Das Berufungsgericht folgt den ausführlichen und sorgfältig dargestellten Entscheidungsgründen des
erstinstanzlichen Urteils und stellt dies hiermit ausdrücklich gemäß § 69 Abs. 2 ArbGG fest. Von der
Darstellung eigener Entscheidungsgründe wird daher abgesehen.
Das Berufungsvorbringen des Klägers bietet keinen Anlass, den in jeder Hinsicht zutreffenden
Ausführungen des Arbeitsgerichts in den Entscheidungsgründen seines Urteils etwas hinzuzufügen.
Insbesondere hat das Arbeitsgericht den Inhalt des zwischen den Parteien geschlossenen
Altersteilzeitvertrages - soweit im Streitfall erforderlich - unter umfassender Berücksichtigung aller
maßgeblichen Gesichtspunkte nach §§ 133, 157 BGB sowie auch unter Berücksichtigung des
Ergebnisses der Beweisaufnahme zutreffend ausgelegt.

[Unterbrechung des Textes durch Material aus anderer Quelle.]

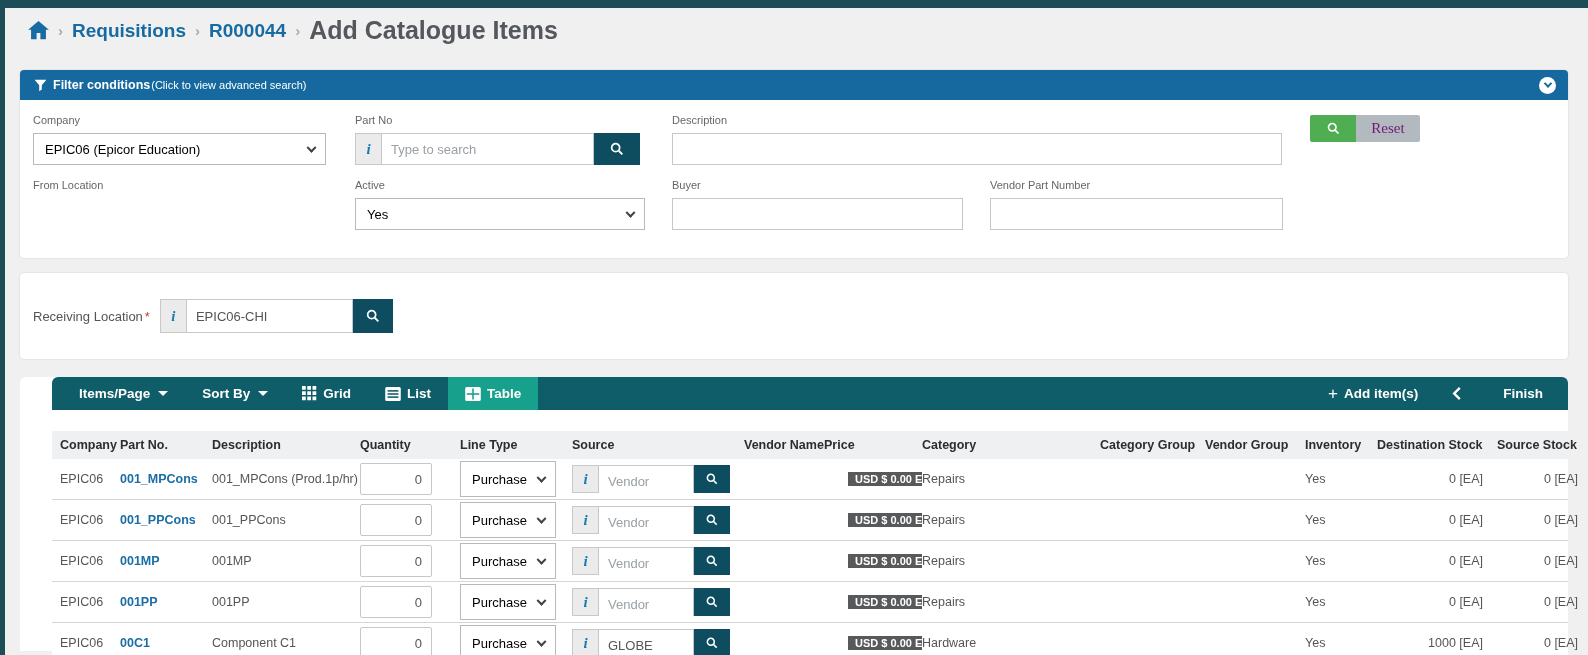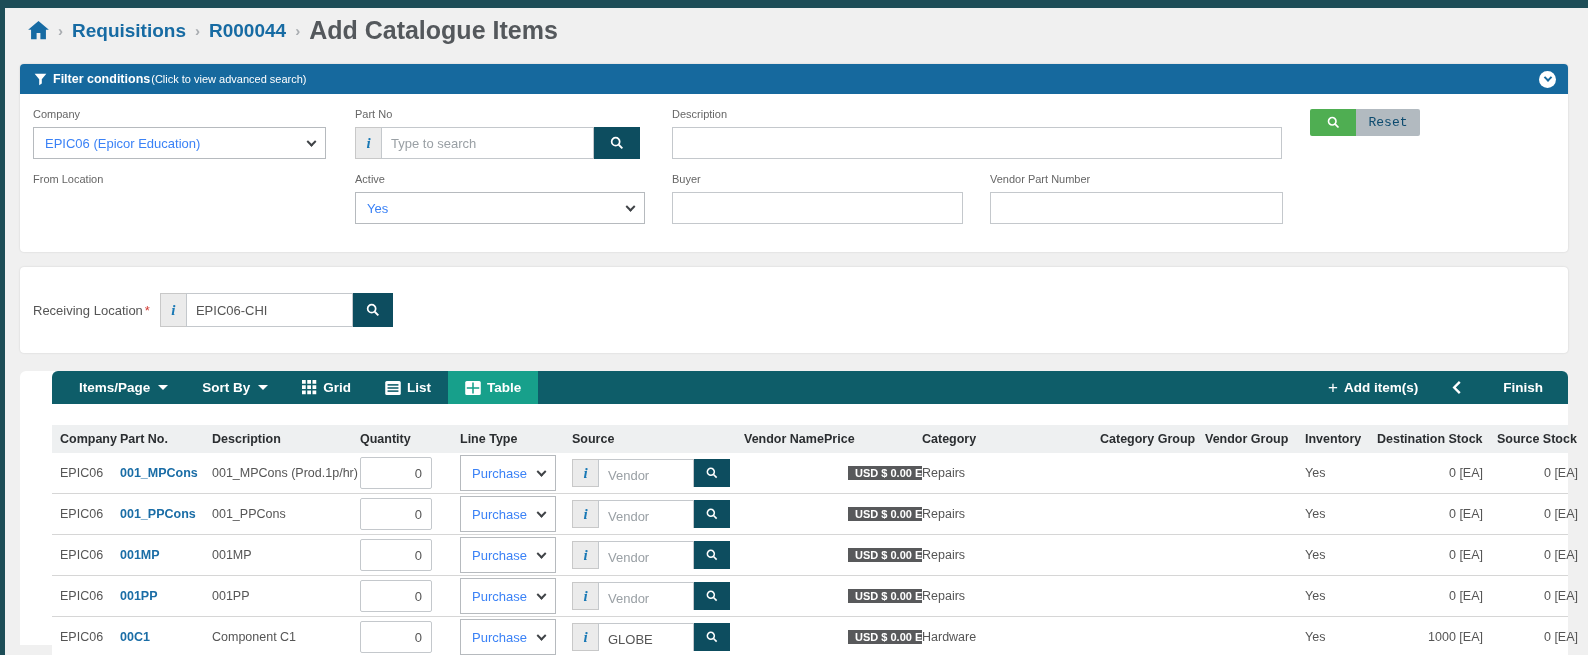"Filter conditions" .card { margin: 8px 20px -> 14px 20px }
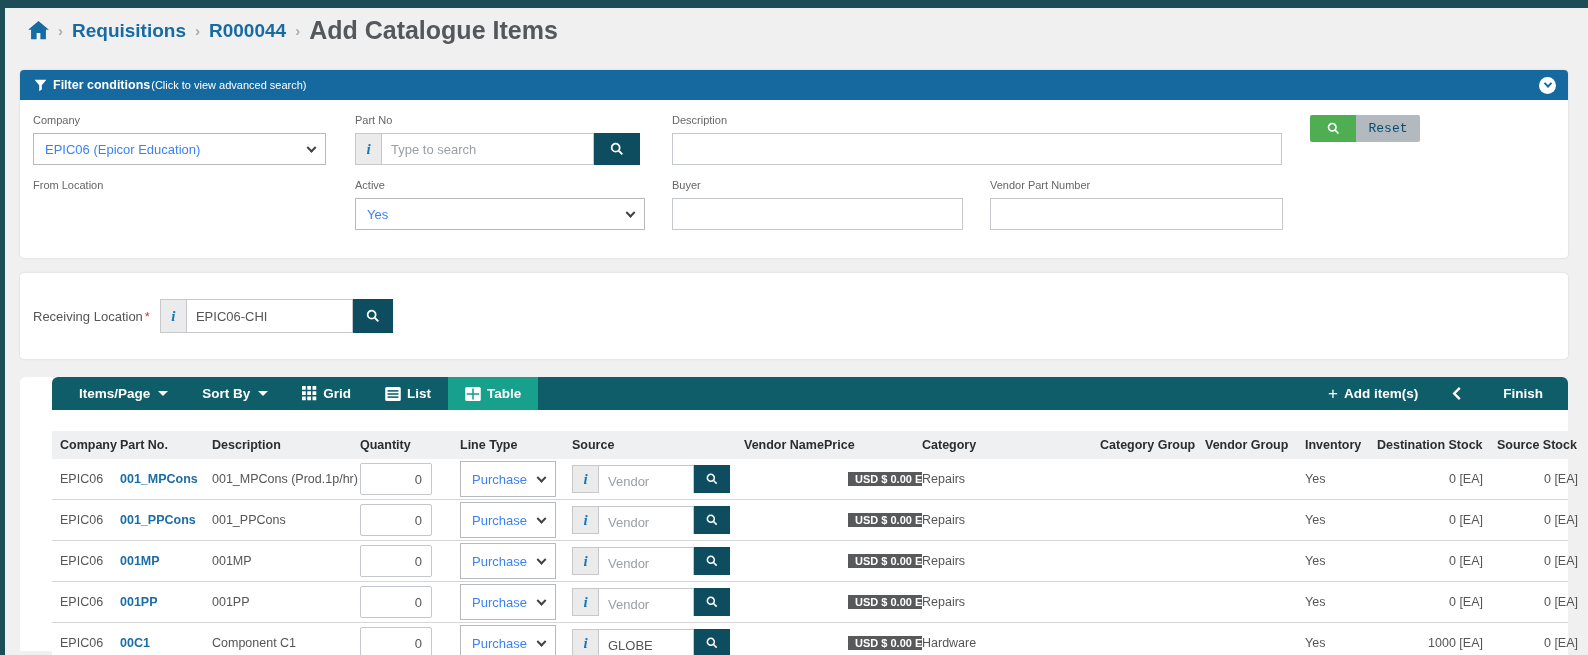"Reset" .btn-reset { color: #0c4a6e -> #701a75; font-family: Liberation Mono, monospace -> Liberation Serif, serif; font-size: 13px -> 15px }
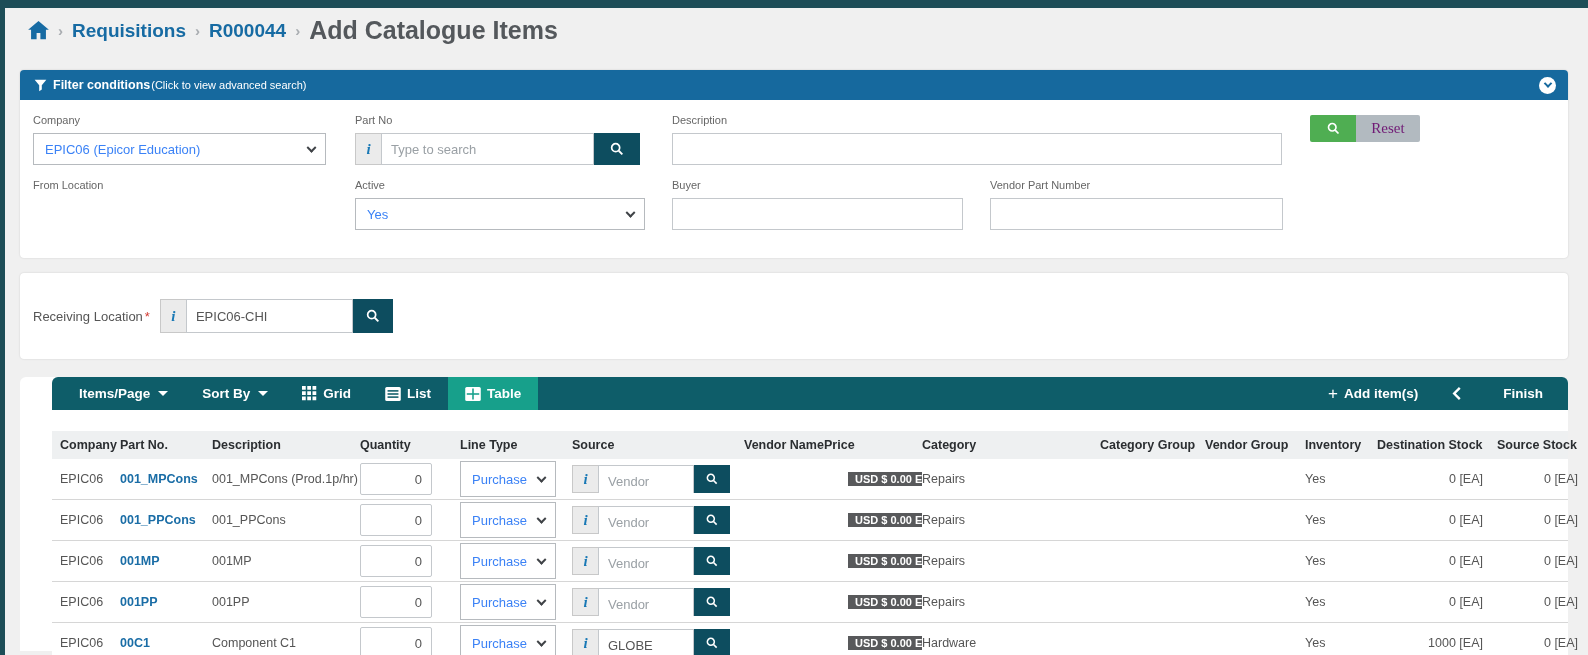"EPIC06 (Epicor Education)" .fselect { color: #3b82f6 -> #000000 }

Auch den zwischen den Parteien im Vorfeld des
Abschlusses des Altersteilzeitvertrages geführten e-mail-Verkehr, auf den sich der Kläger zur Begründung
seiner Berufung bezieht, hat das Arbeitsgericht bei seiner Auslegung des Altersteilzeitvertrages korrekt
und zutreffend gewürdigt. Das Berufungsgericht schließt sich auch insoweit den erstinstanzlichen
Entscheidungsgründen uneingeschränkt an.
Die Berufung des Klägers war daher mit der sich aus § 97 Abs. 1 ZPO ergebenden Kostenfolge
zurückzuweisen.
Für eine Zulassung der Revision bestand im Hinblick auf die in § 72 Abs. 2 ArbGG genannten Kriterien
keine Veranlassung. Auf die Möglichkeit, die Nichtzulassung der Revision selbständig durch Beschwerde
anzufechten (§ 72 a ArbGG), wird hingewiesen.